These parents are usually on television or in the gossip pages of newspapers. They are recognised even by the Maasai soldier at the gate and kids mill around them when they come to school. But they are broooooooke. Poorer than a church mouse and have fees arrears spreading over several terms. At one point, they will agree with the head teacher, to ‘market’ the school and have the fees waived.

5. Big man:

This parent is worse than Magoha on steroids. He or she is a senior civil servant or a politician who is a bully, foul mouthed, wields power and wants recognition. They don’t wait in queues like other parents but barge into the head teacher’s office followed by their moron bodyguards. The big man also expects his child to be given special treatment and if the dunderhead fails exams, it’s the teachers who are to blame. The big man can cause problems for the head teacher at the ministry so everyone dances to their tune.

6. I don’t care:

These are parents who were enjoying sex, and by bad luck, a child came along. A child to them, is a hindrance to their freedom, a bother like a pesky mosquito. They only take their children to school because the law demands that they do.
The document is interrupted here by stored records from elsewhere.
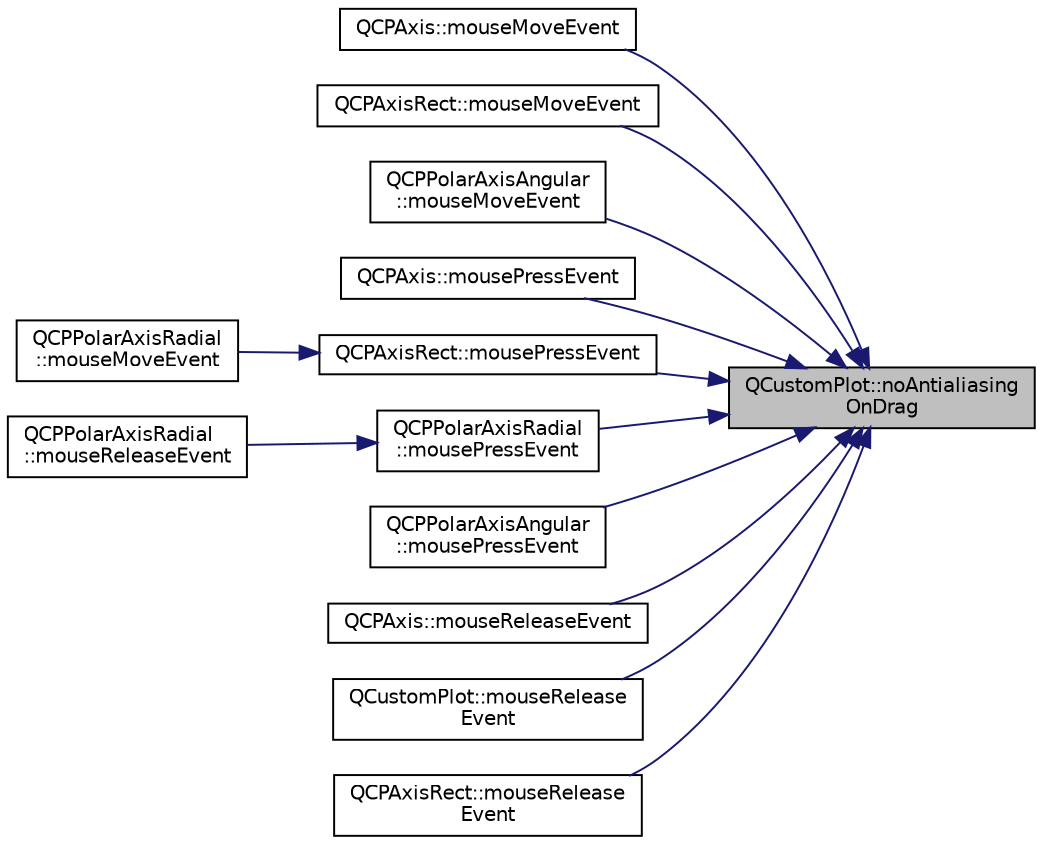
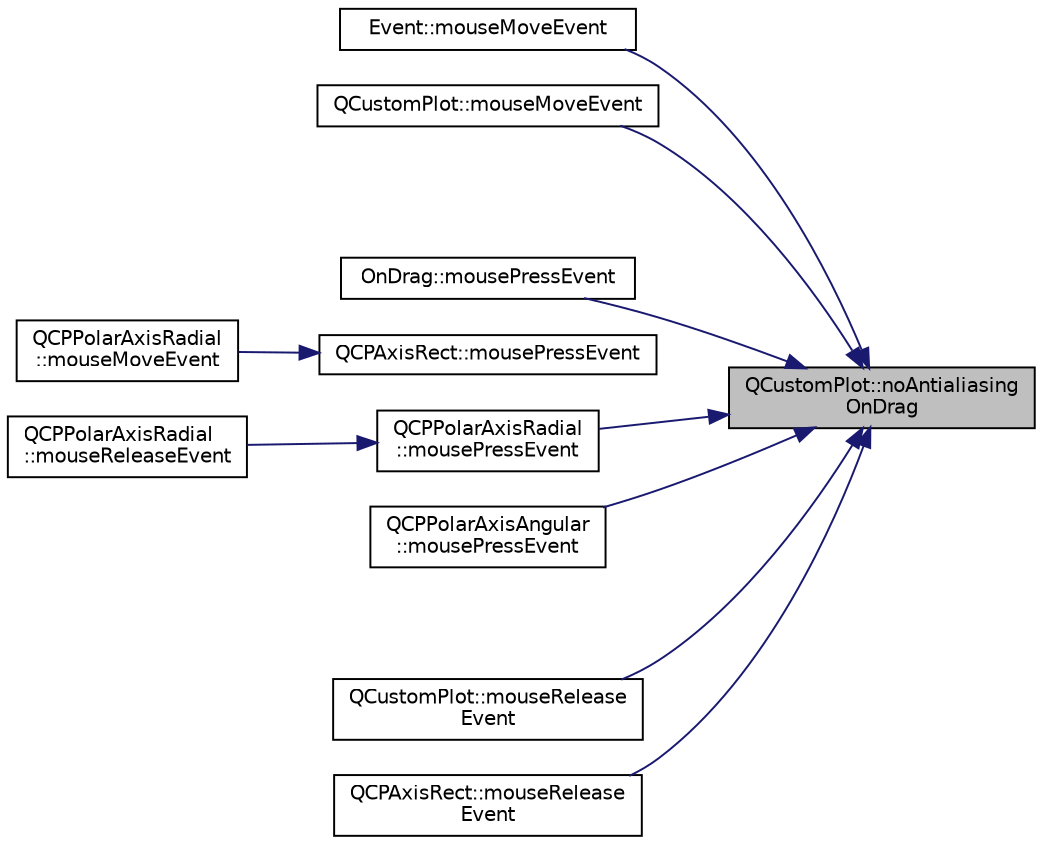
  digraph {
    rankdir=RL
    node [color=black fillcolor=white fontname=Helvetica fontsize=10 shape=record style=filled]
    edge [color=midnightblue dir=back fontname=Helvetica fontsize=10 labelfontname=Helvetica labelfontsize=10 style=solid]
    n1 [fillcolor=grey75 fontcolor=black height=0.2 label="QCustomPlot::noAntialiasing\lOnDrag" width=0.4]
-   n2 [height=0.2 label="QCPAxis::mouseMoveEvent" width=0.4]
-   n3 [height=0.2 label="QCPAxisRect::mouseMoveEvent" width=0.4]
-   n4 [height=0.2 label="QCPPolarAxisAngular\l::mouseMoveEvent" width=0.4]
-   n5 [height=0.2 label="QCPAxis::mousePressEvent" width=0.4]
+   n2 [height=0.2 label="Event::mouseMoveEvent" width=0.4]
+   n3 [height=0.2 label="QCustomPlot::mouseMoveEvent" width=0.4]
+   n5 [height=0.2 label="OnDrag::mousePressEvent" width=0.4]
    n6 [height=0.2 label="QCPAxisRect::mousePressEvent" width=0.4]
    n7 [height=0.2 label="QCPPolarAxisRadial\l::mousePressEvent" width=0.4]
    n8 [height=0.2 label="QCPPolarAxisAngular\l::mousePressEvent" width=0.4]
-   n9 [height=0.2 label="QCPAxis::mouseReleaseEvent" width=0.4]
    n10 [height=0.2 label="QCustomPlot::mouseRelease\lEvent" width=0.4]
    n11 [height=0.2 label="QCPAxisRect::mouseRelease\lEvent" width=0.4]
    n12 [height=0.2 label="QCPPolarAxisRadial\l::mouseMoveEvent" width=0.4]
    n13 [height=0.2 label="QCPPolarAxisRadial\l::mouseReleaseEvent" width=0.4]
    n1 -> n2
    n1 -> n3
-   n1 -> n4
    n1 -> n5
-   n1 -> n6
    n1 -> n7
    n1 -> n8
-   n1 -> n9
    n1 -> n10
    n1 -> n11
    n6 -> n12
    n7 -> n13
  }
They don’t attend any school function, they don’t monitor their kids academic progress and believe their core duty starts and ends with paying fees.

7. Kababa:

This parent grew up under biting poverty and finally made it in life. They spoil their children and believe their brats can never do anything wrong. Their fat kids are fed on junk food not the ugali and cabbage their dad grew up eating. The little showoffs usually come to school with laptops or phones that cost four times a teacher’s salary.

8. Shortcuts:

This is a typical shady businessman. He will try to find a way to pay the head teacher under the table so that he doesn’t have to pay the full school bus fees. He will try to compromise the career master so his child can win a scholarship. His child who isn’t needy goes to school on CDF bursary because he funded the area MP during elections.

9. Rich man:

These are the wealthy parents who know money can buy anything. Their children don’t put any effort in class but can’t be expelled because Daddy money bags agreed to sponsor the new science lab.

10. The businessman:

This parent sees life through Profit and Loss blinkers. Within a few weeks of joining the school, the man will be canvassing to supply dry cereals or printing paper tenders to the school. If his son flunks an exam three times, the child will be pulled out of school, enrolled into a driving school and given a lorry or matatu since the old man doesn’t see the need of wasting money in a project that won’t bring returns.